Obama’s plan, unveiled on Saturday night, would eliminate a loophole that allows wealthy Americans to pass on tax-free assets to their heirs. He would raise the capital gains tax for those with incomes above $500,000 from 23.8% to 28% and eliminate a loophole used by a handful of wealthy individuals — including Mitt Romney — to turn tax-preferred retirement plans into tax shelters.

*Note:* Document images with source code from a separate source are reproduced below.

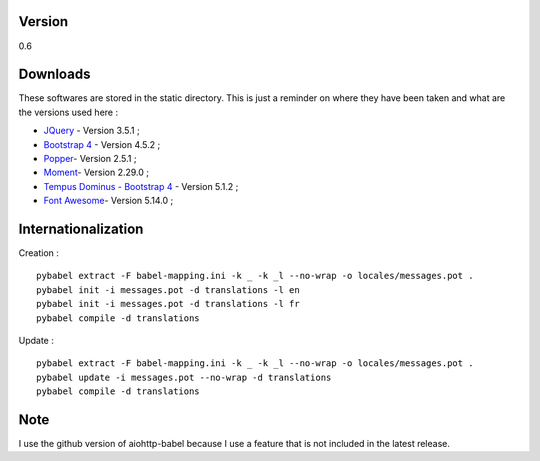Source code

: Version
=======

0.6

Downloads
=========

These softwares are stored in the static directory. This is just a reminder on
where they have been taken and what are the versions used here :

- `JQuery <https://code.jquery.com/jquery/>`_ - Version 3.5.1 ;
- `Bootstrap 4 <http://getbootstrap.com/>`_ - Version 4.5.2 ;
- `Popper <https://popper.js.org/>`_- Version 2.5.1 ;
- `Moment <https://momentjs.com/>`_- Version 2.29.0 ;
- `Tempus Dominus - Bootstrap 4 <htpp://>`_ - Version 5.1.2 ;
- `Font Awesome <https://fontawesome.com/>`_- Version 5.14.0 ;

Internationalization
====================

Creation : ::

    pybabel extract -F babel-mapping.ini -k _ -k _l --no-wrap -o locales/messages.pot .
    pybabel init -i messages.pot -d translations -l en
    pybabel init -i messages.pot -d translations -l fr
    pybabel compile -d translations

Update : ::

    pybabel extract -F babel-mapping.ini -k _ -k _l --no-wrap -o locales/messages.pot .
    pybabel update -i messages.pot --no-wrap -d translations
    pybabel compile -d translations


Note
====

I use the github version of aiohttp-babel because I use a feature that is not
included in the latest release.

The proposal is specifically targeted at the wealth gap, which is actually far greater than the income gap. While income is what you make, wealth is your net worth — including financial holdings, real estate, and so forth. And because it compounds over time, wealth is even more heavily concentrated in the hands of the few than income: Over the last 30 years, top 1% by earnings received one-fifth of all income; by comparison, the top 1% by net worth owned one-third of the country’s wealth — and in recent years, it’s risen to 42%. That’s because wealth compounds itself over time and is taxed at lower rates than income for rich Americans. And it’s also because many ordinary Americans don’t save enough, and barely half are invested at all in the stock market. (The wealthiest 5% of Americans own more than two-thirds of stocks.)
Related: The state of America’s unequal economy
Obama’s plan aims to shift that wealth imbalance. Combined with a new tax on big Wall Street banks, the higher taxes on the wealthy would be used to increase the wealth and incomes of middle- and lower-income families. The plan would automatically set up retirement plans for employees who don’t have a workplace retirement plan and give businesses who auto-enroll their employees a new tax credit. The goal is to help more Americans build long-term wealth and benefit from the market gains that have disproportionately boosted the fortunes of the richest Americans.

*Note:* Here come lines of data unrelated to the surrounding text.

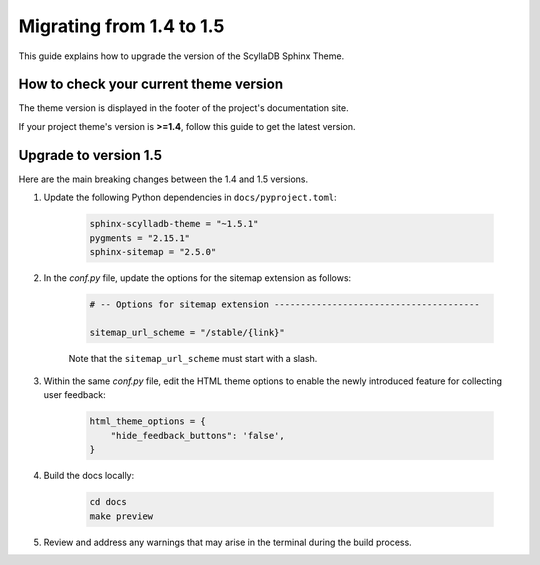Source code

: Migrating from 1.4 to 1.5
=========================

This guide explains how to upgrade the version of the ScyllaDB Sphinx Theme.

How to check your current theme version
---------------------------------------

The theme version is displayed in the footer of the project's documentation site.

.. image:: version.png

If your project theme's version is **>=1.4**, follow this guide to get the latest version.

Upgrade to version 1.5
----------------------

Here are the main breaking changes between the 1.4 and 1.5 versions.

#. Update the following Python dependencies in ``docs/pyproject.toml``:

    .. code-block::

        sphinx-scylladb-theme = "~1.5.1"
        pygments = "2.15.1"
        sphinx-sitemap = "2.5.0"

#. In the `conf.py` file, update the options for the sitemap extension as follows:

    .. code-block:: python

        # -- Options for sitemap extension ---------------------------------------

        sitemap_url_scheme = "/stable/{link}"

    Note that the ``sitemap_url_scheme`` must start with a slash.

#. Within the same `conf.py` file, edit the HTML theme options to enable the newly introduced feature for collecting user feedback:

    .. code-block:: python

        html_theme_options = {
            "hide_feedback_buttons": 'false',
        }

#. Build the docs locally:

    .. code-block:: console

        cd docs
        make preview

#. Review and address any warnings that may arise in the terminal during the build process.
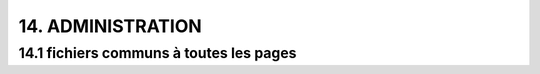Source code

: 14.  ADMINISTRATION
-------------------
14.1 fichiers communs à toutes les pages
^^^^^^^^^^^^^^^^^^^^^^^^^^^^^^^^^^^^^^^^
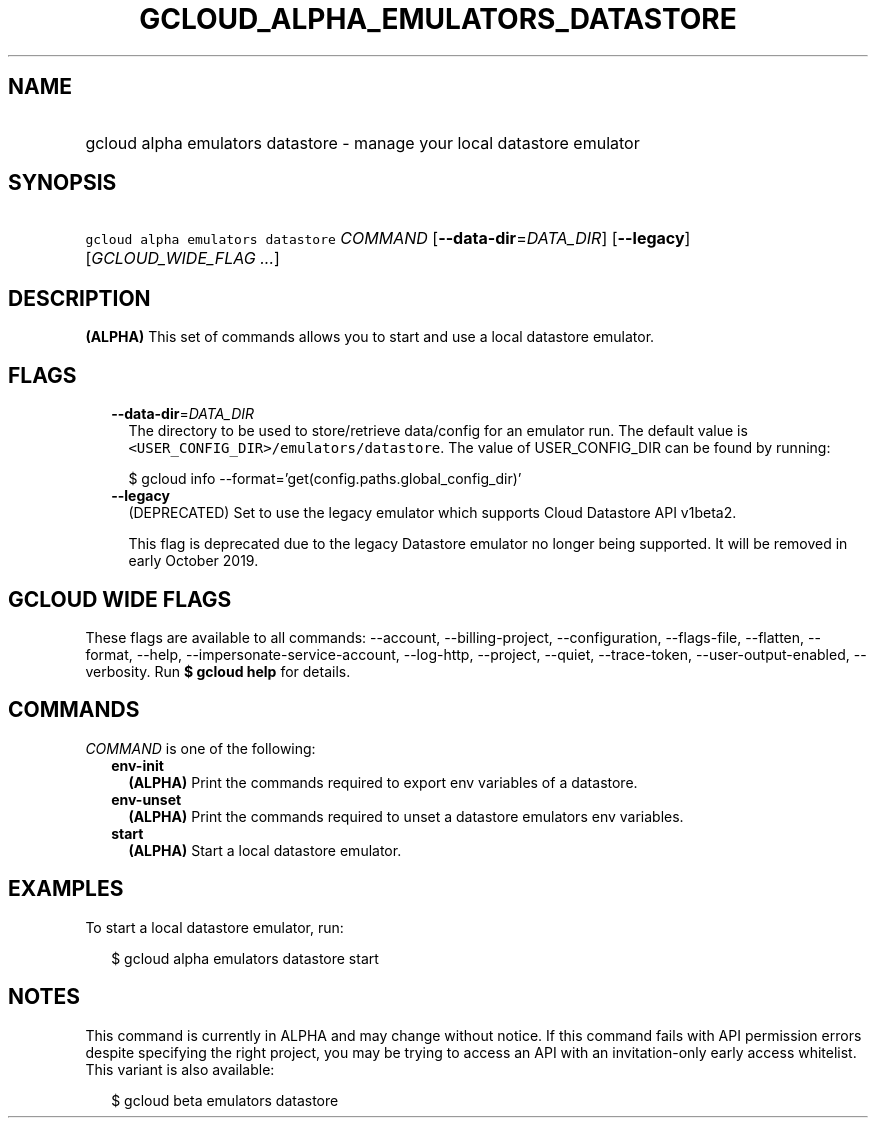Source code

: 
.TH "GCLOUD_ALPHA_EMULATORS_DATASTORE" 1



.SH "NAME"
.HP
gcloud alpha emulators datastore \- manage your local datastore emulator



.SH "SYNOPSIS"
.HP
\f5gcloud alpha emulators datastore\fR \fICOMMAND\fR [\fB\-\-data\-dir\fR=\fIDATA_DIR\fR] [\fB\-\-legacy\fR] [\fIGCLOUD_WIDE_FLAG\ ...\fR]



.SH "DESCRIPTION"

\fB(ALPHA)\fR This set of commands allows you to start and use a local datastore
emulator.



.SH "FLAGS"

.RS 2m
.TP 2m
\fB\-\-data\-dir\fR=\fIDATA_DIR\fR
The directory to be used to store/retrieve data/config for an emulator run. The
default value is \f5<USER_CONFIG_DIR>/emulators/datastore\fR. The value of
USER_CONFIG_DIR can be found by running:

.RS 2m
$ gcloud info \-\-format='get(config.paths.global_config_dir)'
.RE

.TP 2m
\fB\-\-legacy\fR
(DEPRECATED) Set to use the legacy emulator which supports Cloud Datastore API
v1beta2.

This flag is deprecated due to the legacy Datastore emulator no longer being
supported. It will be removed in early October 2019.


.RE
.sp

.SH "GCLOUD WIDE FLAGS"

These flags are available to all commands: \-\-account, \-\-billing\-project,
\-\-configuration, \-\-flags\-file, \-\-flatten, \-\-format, \-\-help,
\-\-impersonate\-service\-account, \-\-log\-http, \-\-project, \-\-quiet,
\-\-trace\-token, \-\-user\-output\-enabled, \-\-verbosity. Run \fB$ gcloud
help\fR for details.



.SH "COMMANDS"

\f5\fICOMMAND\fR\fR is one of the following:

.RS 2m
.TP 2m
\fBenv\-init\fR
\fB(ALPHA)\fR Print the commands required to export env variables of a
datastore.

.TP 2m
\fBenv\-unset\fR
\fB(ALPHA)\fR Print the commands required to unset a datastore emulators env
variables.

.TP 2m
\fBstart\fR
\fB(ALPHA)\fR Start a local datastore emulator.


.RE
.sp

.SH "EXAMPLES"

To start a local datastore emulator, run:

.RS 2m
$ gcloud alpha emulators datastore start
.RE



.SH "NOTES"

This command is currently in ALPHA and may change without notice. If this
command fails with API permission errors despite specifying the right project,
you may be trying to access an API with an invitation\-only early access
whitelist. This variant is also available:

.RS 2m
$ gcloud beta emulators datastore
.RE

It would also expand tax benefits for working parents and those with children by offering a new credit for second earners for households making up to $210,000, expand the child-care tax credit for families earning up to $120,000, and expand tax breaks for college costs. The plan would also cover the cost of the free community college program that Obama unveiled earlier this month and an expansion of the Earned Income Tax Credit for the working poor that some leading Republicans have joined Democrats in supporting.